Шрифт:
— Свои трудности ты создаешь себе сам! — продолжал отец, наблюдая за сыном из дальнего угла кабинета. — Ты ведешь себя, как мальчишка, который всего боится, но желает прослыть храбрецом и оттого путает смелость с наглостью.
— Я не хотел! Я просто не смог сдержаться в ту минуту. Увидел это прекрасное заплаканное лицо и потерял самообладание. Она так красива, отец!
— Сначала реши, что для тебя важнее, краткий миг обладания этой красотой или любовь, которая стоит всей жизни. Наберись терпения.
— Разве теперь она поверит мне? — Владимир без сил рухнул в кресло и схватился руками за голову. — Я все испортил. Я снова восстановил ее против себя. Как я мог? Забудет ли, простит ли она меня?

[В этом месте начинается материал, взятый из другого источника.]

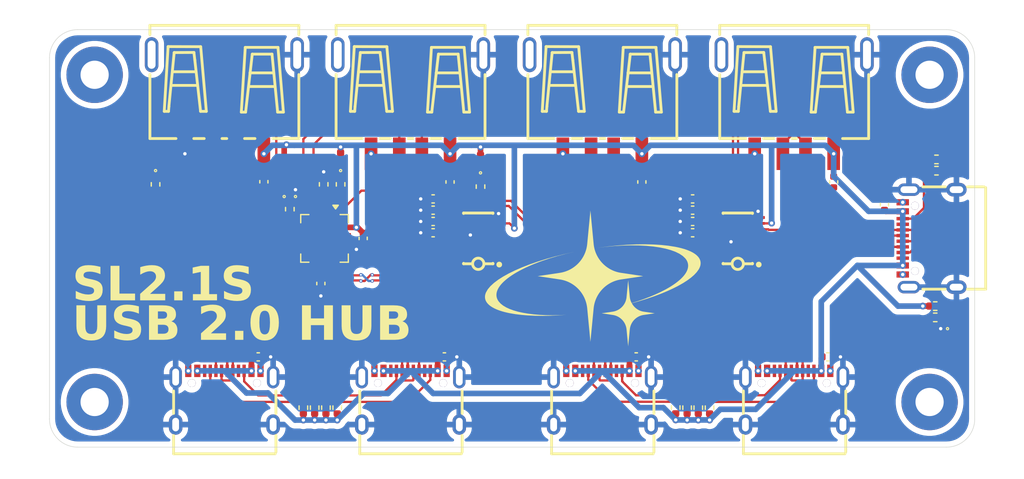
<source format=kicad_pcb>
(kicad_pcb
	(version 20241229)
	(generator "pcbnew")
	(generator_version "9.0")
	(general
		(thickness 1.6)
		(legacy_teardrops no)
	)
	(paper "A4")
	(layers
		(0 "F.Cu" signal)
		(2 "B.Cu" signal)
		(9 "F.Adhes" user "F.Adhesive")
		(11 "B.Adhes" user "B.Adhesive")
		(13 "F.Paste" user)
		(15 "B.Paste" user)
		(5 "F.SilkS" user "F.Silkscreen")
		(7 "B.SilkS" user "B.Silkscreen")
		(1 "F.Mask" user)
		(3 "B.Mask" user)
		(17 "Dwgs.User" user "User.Drawings")
		(19 "Cmts.User" user "User.Comments")
		(21 "Eco1.User" user "User.Eco1")
		(23 "Eco2.User" user "User.Eco2")
		(25 "Edge.Cuts" user)
		(27 "Margin" user)
		(31 "F.CrtYd" user "F.Courtyard")
		(29 "B.CrtYd" user "B.Courtyard")
		(35 "F.Fab" user)
		(33 "B.Fab" user)
		(39 "User.1" user)
		(41 "User.2" user)
		(43 "User.3" user)
		(45 "User.4" user)
	)
	(setup
		(pad_to_mask_clearance 0)
		(allow_soldermask_bridges_in_footprints no)
		(tenting front back)
		(grid_origin 119 30)
		(pcbplotparams
			(layerselection 0x00000000_00000000_55555555_5755f5ff)
			(plot_on_all_layers_selection 0x00000000_00000000_00000000_00000000)
			(disableapertmacros no)
			(usegerberextensions no)
			(usegerberattributes yes)
			(usegerberadvancedattributes yes)
			(creategerberjobfile yes)
			(dashed_line_dash_ratio 12.000000)
			(dashed_line_gap_ratio 3.000000)
			(svgprecision 4)
			(plotframeref no)
			(mode 1)
			(useauxorigin no)
			(hpglpennumber 1)
			(hpglpenspeed 20)
			(hpglpendiameter 15.000000)
			(pdf_front_fp_property_popups yes)
			(pdf_back_fp_property_popups yes)
			(pdf_metadata yes)
			(pdf_single_document no)
			(dxfpolygonmode yes)
			(dxfimperialunits yes)
			(dxfusepcbnewfont yes)
			(psnegative no)
			(psa4output no)
			(plot_black_and_white yes)
			(sketchpadsonfab no)
			(plotpadnumbers no)
			(hidednponfab no)
			(sketchdnponfab yes)
			(crossoutdnponfab yes)
			(subtractmaskfromsilk no)
			(outputformat 1)
			(mirror no)
			(drillshape 1)
			(scaleselection 1)
			(outputdirectory "")
		)
	)
	(net 0 "")
	(net 1 "GND")
	(net 2 "Net-(U1-VDD33)")
	(net 3 "Net-(U1-VDD18)")
	(net 4 "VBUS")
	(net 5 "Net-(USB1-CC1)")
	(net 6 "Net-(USB1-CC2)")
	(net 7 "Net-(USB2-CC1)")
	(net 8 "Net-(USB2-CC2)")
	(net 9 "Net-(USB3-CC1)")
	(net 10 "Net-(USB3-CC2)")
	(net 11 "Net-(USB4-CC1)")
	(net 12 "Net-(USB4-CC2)")
	(net 13 "Net-(USB5-CC1)")
	(net 14 "Net-(USB5-CC2)")
	(net 15 "/UP_D-")
	(net 16 "/D3-")
	(net 17 "/D2+")
	(net 18 "unconnected-(U1-XOUT-Pad11)")
	(net 19 "/D4+")
	(net 20 "/UP_D+")
	(net 21 "/D1+")
	(net 22 "/D1-")
	(net 23 "/D4-")
	(net 24 "/D2-")
	(net 25 "/D3+")
	(net 26 "unconnected-(USB1-SBU2-Pad3)")
	(net 27 "unconnected-(USB1-SBU1-Pad9)")
	(net 28 "unconnected-(USB2-SBU1-Pad9)")
	(net 29 "unconnected-(USB2-SBU2-Pad3)")
	(net 30 "unconnected-(USB3-SBU2-Pad3)")
	(net 31 "unconnected-(USB3-SBU1-Pad9)")
	(net 32 "unconnected-(USB4-SBU2-Pad3)")
	(net 33 "unconnected-(USB4-SBU1-Pad9)")
	(net 34 "unconnected-(USB5-SBU1-Pad9)")
	(net 35 "unconnected-(USB5-SBU2-Pad3)")
	(net 36 "Net-(R11-Pad2)")
	(net 37 "Net-(D1-A)")
	(net 38 "Net-(U2-VDD33)")
	(net 39 "Net-(U2-VDD18)")
	(net 40 "Net-(U3-VUSB)")
	(net 41 "/D7+")
	(net 42 "unconnected-(U2-XOUT-Pad11)")
	(net 43 "/D8-")
	(net 44 "/D5+")
	(net 45 "/D6+")
	(net 46 "/D7-")
	(net 47 "/D6-")
	(net 48 "/D8+")
	(net 49 "/D5-")
	(net 50 "unconnected-(U3-NC-Pad15)")
	(net 51 "/LED_UTX")
	(net 52 "/URX")
	(net 53 "/UTX")
	(net 54 "Net-(D2-K)")
	(net 55 "Net-(D3-K)")
	(net 56 "Net-(D4-K)")
	(net 57 "/SDA")
	(net 58 "/LED_URX")
	(net 59 "unconnected-(U3-NC-Pad17)")
	(net 60 "unconnected-(U3-NC-Pad14)")
	(net 61 "/SCL")
	(net 62 "Net-(D5-K)")
	(net 63 "/LED_I2C")
	(net 64 "/USB_CFG")
	(net 65 "Net-(U3-~{RST})")
	(footprint "Resistor_SMD:R_0402_1005Metric" (layer "F.Cu") (at 123.4 63.709999 90))
	(footprint "easyeda2kicad:USB-A-TH_10.0QHHTZB6.3" (layer "F.Cu") (at 146 56.61 180))
	(footprint "Capacitor_SMD:C_0402_1005Metric" (layer "F.Cu") (at 171 66 180))
	(footprint "Capacitor_SMD:C_0402_1005Metric" (layer "F.Cu") (at 148 65 180))
	(footprint "Resistor_SMD:R_0402_1005Metric" (layer "F.Cu") (at 171.5 83.5 -90))
	(footprint "Resistor_SMD:R_0402_1005Metric" (layer "F.Cu") (at 192.61 62.5))
	(footprint "easyeda2kicad:USB-A-TH_10.0QHHTZB6.3" (layer "F.Cu") (at 180 56.61 180))
	(footprint "Capacitor_SMD:C_0402_1005Metric" (layer "F.Cu") (at 138.05 72.5 -90))
	(footprint "Resistor_SMD:R_0402_1005Metric" (layer "F.Cu") (at 139.5 83.5 -90))
	(footprint "Capacitor_SMD:C_0402_1005Metric" (layer "F.Cu") (at 171 65 180))
	(footprint "Capacitor_SMD:C_0402_1005Metric" (layer "F.Cu") (at 148 66 180))
	(footprint "MountingHole:MountingHole_2.5mm_Pad_TopBottom" (layer "F.Cu") (at 118 54))
	(footprint "LED_SMD:LED_0402_1005Metric" (layer "F.Cu") (at 139.8 61.4 90))
	(footprint "Capacitor_SMD:C_0402_1005Metric" (layer "F.Cu") (at 141.8 68.5 -90))
	(footprint "MountingHole:MountingHole_2.5mm_Pad_TopBottom" (layer "F.Cu") (at 118 83))
	(footprint "Capacitor_SMD:C_0402_1005Metric" (layer "F.Cu") (at 166.5 63.5 -90))
	(footprint "Capacitor_SMD:C_0402_1005Metric" (layer "F.Cu") (at 148 68 180))
	(footprint "easyeda2kicad:SSOP-16_L4.6-W2.6-P0.53-LS4.0-BL" (layer "F.Cu") (at 175 68.5 90))
	(footprint "Capacitor_SMD:C_0402_1005Metric" (layer "F.Cu") (at 182.98 79))
	(footprint "easyeda2kicad:USB-C-SMD_TYPE-C-6PIN-2MD-073" (layer "F.Cu") (at 146 82.62))
	(footprint "MountingHole:MountingHole_2.5mm_Pad_TopBottom" (layer "F.Cu") (at 192 54))
	(footprint "Resistor_SMD:R_0402_1005Metric" (layer "F.Cu") (at 136.5 83.5 -90))
	(footprint "easyeda2kicad:USB-A-TH_10.0QHHTZB6.3" (layer "F.Cu") (at 163 56.61 180))
	(footprint "LED_SMD:LED_0402_1005Metric" (layer "F.Cu") (at 123.4 61.4 90))
	(footprint "Capacitor_SMD:C_0402_1005Metric" (layer "F.Cu") (at 171 67 180))
	(footprint "Resistor_SMD:R_0402_1005Metric" (layer "F.Cu") (at 135.3 65.909999 90))
	(footprint "easyeda2kicad:USB-C-SMD_TYPE-C-6PIN-2MD-073" (layer "F.Cu") (at 129.5 82.62))
	(footprint "LED_SMD:LED_0402_1005Metric" (layer "F.Cu") (at 134.8 63.7 90))
	(footprint "Package_DFN_QFN:QFN-16-1EP_4x4mm_P0.65mm_EP2.5x2.5mm" (layer "F.Cu") (at 138.375 68.5 -90))
	(footprint "Capacitor_SMD:C_0402_1005Metric" (layer "F.Cu") (at 133 63.48 -90))
	(footprint "Resistor_SMD:R_0402_1005Metric" (layer "F.Cu") (at 138.5 83.5 -90))
	(footprint "Resistor_SMD:R_0402_1005Metric" (layer "F.Cu") (at 192.5 74.5))
	(footprint "MountingHole:MountingHole_2.5mm_Pad_TopBottom" (layer "F.Cu") (at 192 83))
	(footprint "LED_SMD:LED_0402_1005Metric" (layer "F.Cu") (at 152.2 61.6 90))
	(footprint "Capacitor_SMD:C_0402_1005Metric" (layer "F.Cu") (at 188 65.5 90))
	(footprint "Resistor_SMD:R_0402_1005Metric" (layer "F.Cu") (at 152.2 63.909999 90))
	(footprint "Capacitor_SMD:C_0402_1005Metric" (layer "F.Cu") (at 183.5 63.5 -90))
	(footprint "LED_SMD:LED_0402_1005Metric" (layer "F.Cu") (at 192.5 76.5 180))
	(footprint "Resistor_SMD:R_0402_1005Metric" (layer "F.Cu") (at 169.5 83.489289 -90))
	(footprint "Capacitor_SMD:C_0402_1005Metric" (layer "F.Cu") (at 149 79))
	(footprint "Resistor_SMD:R_0402_1005Metric"
		(layer "F.Cu")
		(uuid "c179f992-1b9b-40f4-8f2c-d3cb49e10a99")
		(at 170.51 83.5 -90)
		(descr "Resistor SMD 0402 (1005 Metric), square (rectangular) end terminal, IPC-7351 nominal, (Body size source: IPC-SM-782 page 72, https://www.pcb-3d.com/wordpress/wp-content/uploads/ipc-sm-782a_amendment_1_and_2.pdf), generated with kicad-footprint-generator")
		(tags "resistor")
		(property "Reference" "R10"
			(at 0 -1.17 90)
			(layer "F.SilkS")
... [294173 chars truncated]
</source>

— Тобою сейчас движет ревность, которая мутит разум…
— О да!.. — вздохнул Корф.
— Если не готов к борьбе — уйди в сторону, чтобы не потерять еще и друга.
— И навсегда потерять Анну? Нет, никогда!
— Борись за свою любовь!
— С кем? С Анной или Репниным? Или с обоими одновременно?
— С самим собой! Усмири гордыню! Ты любишь Анну — так докажи самому себе, что ты достоин ее любви!
— Легко сказать!
— И трудно сделать, — кивнул ему отец. — Но стоит однажды переломить гордыню, и ты поймешь, что любовь — это искусство отдавать, а не завоевывать.
— Да что Вы знаете о любви? Как вы можете советовать? Вы, кто за всю жизнь не отдавался безумию страстей. Благополучный семьянин, унылый вдовец! Оставьте меня с запоздалыми нравоучениями! Оставьте меня!
— Сейчас тобой руководит вполне законная ненависть к моей семье. Я не стану докучать и тотчас же откланяюсь, — растерянно сказал Андрей Долгорукий, неожиданно вошедший в кабинет.
— А? Что? — Владимир посмотрел на него мутными глазами, но через мгновение опомнился. — Нет-нет, прости, Андрей. Я, кажется, просто перенервничал.
— Это неудивительно. Столько пережить за какие-то несколько дней! Сможешь ли ты говорить со мной? Готов ли выслушать мою просьбу?
— Конечно, проходи, садись. Я слушаю тебя.
— Прежде всего, — кивнул Андрей, присаживаясь к столу в кресло напротив друга, — я бы хотел извиниться перед тобой, если, конечно, слова могут послужить утешением.
— Ты говоришь об имении? — недобро улыбнулся Корф.
— Побойся Бога, Владимир! — вздрогнул Андрей. — Я говорю о твоем отце! Все, что случилось, просто ужасно! В голове не укладывается, что матушка — убийца. Сможешь ли ты простить меня и мою семью?
— Есть вещи, которые, к сожалению, исправить нельзя.
— Но мы всегда были дружны. И ты знаешь, что я не разделял планов матушки насчет поместья. Осталось оформить бумаги, восстанавливающие тебя в правах на него.
— Что ж, спасибо. Хотя я никогда и не сомневался в твоей честности и благородстве. И рад, что ты принял это решение.
— Все, что случилось, не должно разрушить нашу дружбу!
— Ни что не совершенно, — горестно заметил Корф.
— Ты прав. В твоей власти решение — казнить или миловать.
— О чем ты?
— Владимир, моя мать совершила чудовищное злодеяние, но она была не в себе. Моя вина, что я не заметил этого раньше и поэтому не смог предотвратить худшее. Но сейчас маман — просто больная, истерзанная безумием женщина. Ей кажется, будто она снова молода, дома ждут маленькие дети — я, Лиза, Соня… Она потеряла рассудок…
— Мне жаль, — прервал друга Корф. — Я сожалею о твоем несчастье, но я не доктор. Тем более, не судья.
— Вот именно об этом я и хотел говорить с тобой! Владимир, будь снисходителен…
— К убийце?
— К болезни! Во имя нашей дружбы, во имя милосердия! Я прошу тебя не выдвигать против маменьки судебных обвинений.
— Это невозможно! Твоя мать не только попрала дружбу, но и посягнула на творение Господа — на жизнь человека. Она убийца, убийца! — вскричал Корф, вставая.
— Владимир! — Андрей тоже поспешно встал. — Выслушай меня! Ревность овладела ею и управляла всеми ее поступками. Только мать и твой отец знали правду, и я уверен, он чувствовал свою вину перед ней.